A tortura levada a esse extrema perversidade, por conseguinte, a essa ignomínia da ação do ser humano sobre outro ser humano indefeso, extrapola os limites do instinto de violência a que os indivíduos podem atingir em situações geradas pelas guerras.
           Todos os atos de violência e de covardia, de sadismo e de inimagináveis maneiras de suplício contra prisioneiros não podem nem devem permanecer, aos olhos da  comunidade internacional, impunes. Todas as leis que resguardam os prisioneiros de guerra foram violadas e desprezadas. O que ocorreu foi o absoluto menosprezo da autoridades militares e governamentais  americanos no sentido de se sobreporem às leis e tratados internacionais nas questões concernentes ao estado de guerra. É altamente procedente que organismos de defesa dos direitos humanos se voltem para discutir essas práticas ominosas cometidas na prisão de Abu Ghraib. Mais ainda, os procedimentos usados contra os prisioneiros iraquianos, partiram de determinações de superiores e, portanto, a estes cabem as punições legais e responsabilidades maiores pelo que aconteceu naquela prisão de Bagdá. 

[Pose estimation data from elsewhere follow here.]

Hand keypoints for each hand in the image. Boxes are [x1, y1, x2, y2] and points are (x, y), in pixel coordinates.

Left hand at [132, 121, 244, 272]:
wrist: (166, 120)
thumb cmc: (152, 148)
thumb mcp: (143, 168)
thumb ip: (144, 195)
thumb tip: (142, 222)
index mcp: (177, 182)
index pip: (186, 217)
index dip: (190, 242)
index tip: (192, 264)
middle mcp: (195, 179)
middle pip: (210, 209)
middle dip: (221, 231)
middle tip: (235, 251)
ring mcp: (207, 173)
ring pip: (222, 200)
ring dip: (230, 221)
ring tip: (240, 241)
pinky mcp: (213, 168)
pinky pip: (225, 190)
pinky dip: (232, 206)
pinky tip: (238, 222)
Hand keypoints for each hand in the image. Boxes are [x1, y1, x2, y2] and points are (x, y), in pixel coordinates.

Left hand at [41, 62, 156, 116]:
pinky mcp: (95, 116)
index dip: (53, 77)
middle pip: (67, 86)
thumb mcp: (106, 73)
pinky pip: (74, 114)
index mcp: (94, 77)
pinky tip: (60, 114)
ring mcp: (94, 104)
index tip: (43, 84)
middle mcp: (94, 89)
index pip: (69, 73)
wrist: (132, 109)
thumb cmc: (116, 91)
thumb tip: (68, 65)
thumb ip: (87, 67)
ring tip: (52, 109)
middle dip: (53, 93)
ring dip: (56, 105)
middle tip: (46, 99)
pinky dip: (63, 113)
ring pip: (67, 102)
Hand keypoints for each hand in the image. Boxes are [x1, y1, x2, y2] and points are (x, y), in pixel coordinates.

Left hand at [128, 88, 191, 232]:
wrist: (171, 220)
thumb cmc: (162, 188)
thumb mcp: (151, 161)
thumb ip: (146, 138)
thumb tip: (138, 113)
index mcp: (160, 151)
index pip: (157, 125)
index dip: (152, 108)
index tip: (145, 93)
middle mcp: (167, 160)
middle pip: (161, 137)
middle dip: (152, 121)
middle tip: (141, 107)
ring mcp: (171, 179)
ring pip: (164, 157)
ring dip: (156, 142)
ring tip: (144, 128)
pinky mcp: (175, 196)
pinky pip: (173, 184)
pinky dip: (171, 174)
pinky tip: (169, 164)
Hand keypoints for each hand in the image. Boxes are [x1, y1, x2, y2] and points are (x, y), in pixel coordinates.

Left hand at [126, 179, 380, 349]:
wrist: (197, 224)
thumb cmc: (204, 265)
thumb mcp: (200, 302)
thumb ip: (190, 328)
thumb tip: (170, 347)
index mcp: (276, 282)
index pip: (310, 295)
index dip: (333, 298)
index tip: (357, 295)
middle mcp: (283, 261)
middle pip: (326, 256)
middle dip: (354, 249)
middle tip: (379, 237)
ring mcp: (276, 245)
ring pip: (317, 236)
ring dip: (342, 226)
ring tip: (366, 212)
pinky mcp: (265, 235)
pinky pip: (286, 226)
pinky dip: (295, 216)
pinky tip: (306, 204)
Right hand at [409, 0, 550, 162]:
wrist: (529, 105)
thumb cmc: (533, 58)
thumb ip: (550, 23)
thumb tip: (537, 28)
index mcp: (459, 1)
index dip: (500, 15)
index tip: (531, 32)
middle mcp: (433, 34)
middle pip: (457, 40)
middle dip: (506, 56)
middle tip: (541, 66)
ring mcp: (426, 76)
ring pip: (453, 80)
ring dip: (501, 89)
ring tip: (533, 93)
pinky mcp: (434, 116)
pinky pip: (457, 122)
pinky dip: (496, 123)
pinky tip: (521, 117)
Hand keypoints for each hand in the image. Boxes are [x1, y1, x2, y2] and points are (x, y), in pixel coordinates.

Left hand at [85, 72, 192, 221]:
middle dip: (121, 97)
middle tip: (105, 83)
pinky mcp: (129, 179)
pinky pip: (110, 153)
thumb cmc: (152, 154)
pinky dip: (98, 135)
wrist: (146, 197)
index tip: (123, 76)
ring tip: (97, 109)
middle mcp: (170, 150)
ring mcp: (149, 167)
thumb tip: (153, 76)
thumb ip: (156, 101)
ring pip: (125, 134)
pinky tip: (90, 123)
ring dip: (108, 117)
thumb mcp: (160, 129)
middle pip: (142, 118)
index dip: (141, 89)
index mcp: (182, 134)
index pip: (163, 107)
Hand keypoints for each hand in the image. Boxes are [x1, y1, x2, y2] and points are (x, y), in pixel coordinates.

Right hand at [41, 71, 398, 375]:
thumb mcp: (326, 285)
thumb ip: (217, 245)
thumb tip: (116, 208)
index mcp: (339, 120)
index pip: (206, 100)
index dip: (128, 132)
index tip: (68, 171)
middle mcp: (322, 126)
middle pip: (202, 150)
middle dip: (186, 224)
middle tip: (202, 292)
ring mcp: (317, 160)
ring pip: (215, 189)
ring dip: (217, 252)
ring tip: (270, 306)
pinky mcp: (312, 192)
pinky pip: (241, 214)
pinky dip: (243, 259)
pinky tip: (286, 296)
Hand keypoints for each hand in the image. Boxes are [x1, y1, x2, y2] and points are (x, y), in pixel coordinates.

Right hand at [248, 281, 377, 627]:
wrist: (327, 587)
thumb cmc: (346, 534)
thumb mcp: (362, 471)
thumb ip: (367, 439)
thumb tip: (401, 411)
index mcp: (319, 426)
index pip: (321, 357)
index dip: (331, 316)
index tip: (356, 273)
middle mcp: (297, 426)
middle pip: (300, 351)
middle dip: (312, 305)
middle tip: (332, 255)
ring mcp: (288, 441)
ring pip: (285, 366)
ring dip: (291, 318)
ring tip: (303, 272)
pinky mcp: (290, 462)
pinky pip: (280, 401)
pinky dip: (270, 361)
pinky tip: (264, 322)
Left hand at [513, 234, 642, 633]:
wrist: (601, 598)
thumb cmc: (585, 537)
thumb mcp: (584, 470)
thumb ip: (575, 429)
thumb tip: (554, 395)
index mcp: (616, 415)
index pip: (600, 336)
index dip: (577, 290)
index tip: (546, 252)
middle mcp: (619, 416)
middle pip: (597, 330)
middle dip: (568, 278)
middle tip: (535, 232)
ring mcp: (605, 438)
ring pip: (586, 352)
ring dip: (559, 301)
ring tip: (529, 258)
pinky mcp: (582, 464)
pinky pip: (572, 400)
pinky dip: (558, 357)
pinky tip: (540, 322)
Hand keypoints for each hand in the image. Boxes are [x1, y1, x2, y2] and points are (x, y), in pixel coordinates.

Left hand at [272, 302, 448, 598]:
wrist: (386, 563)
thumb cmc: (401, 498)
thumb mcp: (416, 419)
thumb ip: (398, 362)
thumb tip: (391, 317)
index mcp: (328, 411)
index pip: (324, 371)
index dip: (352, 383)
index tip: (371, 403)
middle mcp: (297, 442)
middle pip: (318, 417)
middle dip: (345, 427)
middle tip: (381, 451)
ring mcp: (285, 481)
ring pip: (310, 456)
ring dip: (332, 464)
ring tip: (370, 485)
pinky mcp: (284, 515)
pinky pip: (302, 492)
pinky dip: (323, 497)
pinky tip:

            Os autores do livro inclusive nomeiam os responsáveis diretos por mais essa tragédia de “brutalidade pura”: Donald Rumsfeld, Ricardo Sanchez, Jay Baybee (subscretário de justiça!), Janis Karpinski, além dos capachos de baixa patente. 
            O mais grave é que os militares de patente inferior, mostravam-se completamente destituídos de quaisquer sentimentos de culpa ou de misericórdia pelos humilhados e ofendidos pelas torturas.  Até que ponto pode chegar a insensatez humana, num exemplo escabroso de insensibilidade pelos semelhantes?
          Porém, de uma coisa estamos certos. Tudo isso se passou na administração do Bush filho e o mais monstruoso fato: tudo se fez – guerra, bombardeios, invasão de um país, genocídio, sob a justificativa cretina de que o Iraque dispunha de armas nucleares, quando o que o governo americano desejava era tão-somente apossar-se do petróleo
          A charada está resolvida. Sabemos quem é o culpado-mor e quais são os coadjuvantes nessa chacina e nessas torturas de prisioneiros, muitos deles, segundo os autores do livro, inocentes e ali, em Abu Ghraib atirados como animais pestilentos. Aquela triste e repugnante imagem da foto em que Lyndie England se exibe segurando uma espécie de corda presa ao pescoço de um prisioneiro iraquiano de nome Gus, deitado ao chão, possivelmente despido, não pode ser jamais esquecida como exemplo de brutalidade e maldade que a criatura humana é capaz de praticar. E sabe por que, leitor, esse anjo decaído estava fazendo tal vilania? Para satisfazer a um pedido do namorado, um sargento de nome Graner.
         O governo recém-empossado de Barack Obama não pode fechar os olhos para tamanho crime contra a Humanidade.